Authors: Charlie Ouyang, Ph.D., Silvan Tuerkcan, Ph.D., and Grace Xiaolu Yang
Celldex targets glioblastoma multiforme with a novel peptide vaccine
Celldex (NASDAQ: CLDX), an immuno-oncology company, has 5 drug candidates in 12 active programs. Rindopepimut (RINTEGA), a peptide vaccine for EGFRvIII expressing glioblastoma multiforme (GBM), is the star in this pipeline with a Phase II trial (ReACT) and a Phase III trial (ACT IV) for recurrent and front-line GBM, respectively. Given the lethality of disease, there's a dire need for treatments more effective than the current standard of care which includes resection, radiation, and temozolomide for front-line GBM and bevacizumab (Avastin) for recurrent GBM. In general, this type of cancer has been difficult to treat due to anatomical location, extreme heterogeneity, and concomitant medication that limits the effectiveness of treatments (Guan et al., PLoS ONE 2014) .
The EGFRvIII deletion mutation is a hallmark in the classical subtype of GBM, which represents 20-30% of all subtypes, and is present to some extent in 60-70% of GBM patients.
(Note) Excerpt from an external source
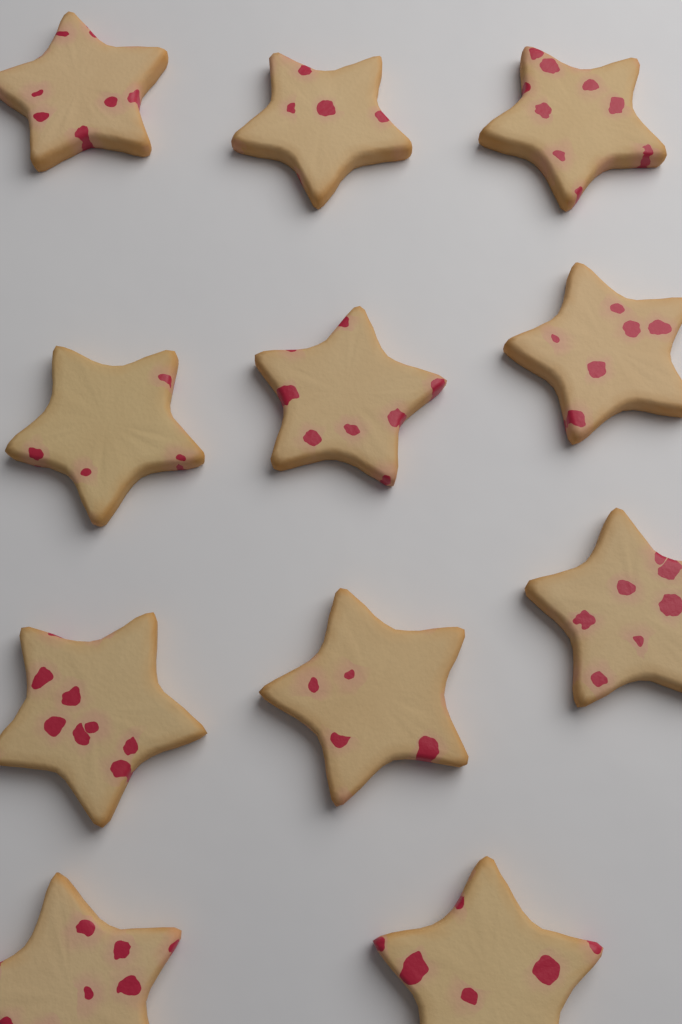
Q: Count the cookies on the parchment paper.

The lack of EGFVRvIII expression in normal tissue makes this an attractive target in terms of specificity. In the GBM immunotherapy space, Celldex has taken the relatively simple and cost-effective approach of a peptide vaccine consisting of the EGFRvIII-specific peptide sequence conjugated to the Keyhole limpet hemocyanin - a large metalloprotein derived from an aquatic snail, whereas Northwest Bio (NASDAQ: OTC:NWBO) and Immunocellular (NYSEMKT: IMUC) have opted for an approach using dendritic cells ex vivo.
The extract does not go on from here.